While literacy has been promoted as the transformer of thought and an engine
of economic development, this transformation and that engine may or may not
be apparent in any particular individual becoming literate. To see how we may
gain the wider potential benefits of literacy more reliably we might usefully
reflect on how it was first invented and used in the West, and then consider
whether we might replicate some features of that process today. My general argument
is that we can get a better grasp on how to help people gain the wider potential
benefits of literacy by bringing to explicit attention underlying cognitive
tools, and then making them the mediational means, in Vygotsky’s sense,
of much of our practical teaching.

▶ DATA BELOW
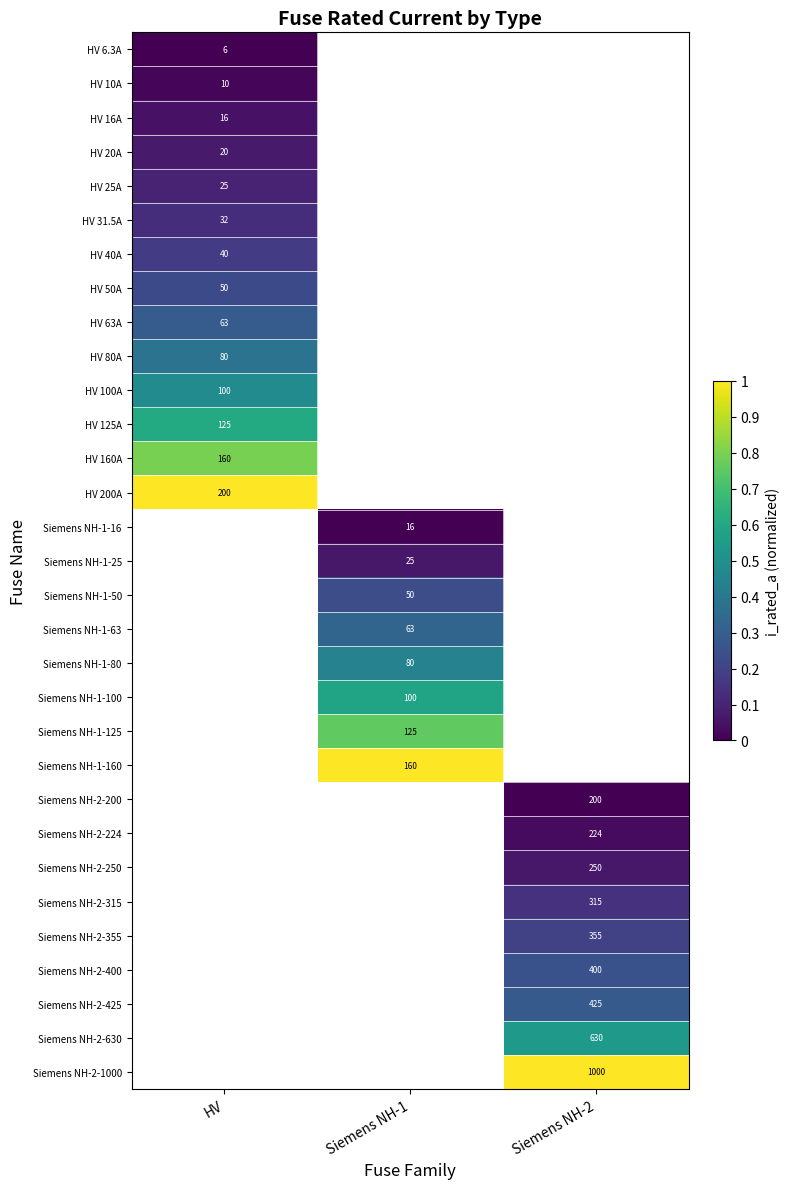

True or false: Siemens NH-2-1000 has a value of 1000 at Siemens NH-2.

True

▶ INSTRUCTIONS TO FOLLOW
In the passage on literacy above, change "engine" to "driver" and give the passage again from "While literacy has" to "our practical teaching.".

▶ SOLUTION FOR THIS TASK
While literacy has been promoted as the transformer of thought and an driver
of economic development, this transformation and that driver may or may not
be apparent in any particular individual becoming literate. To see how we may
gain the wider potential benefits of literacy more reliably we might usefully
reflect on how it was first invented and used in the West, and then consider
whether we might replicate some features of that process today. My general argument
is that we can get a better grasp on how to help people gain the wider potential
benefits of literacy by bringing to explicit attention underlying cognitive
tools, and then making them the mediational means, in Vygotsky’s sense,
of much of our practical teaching.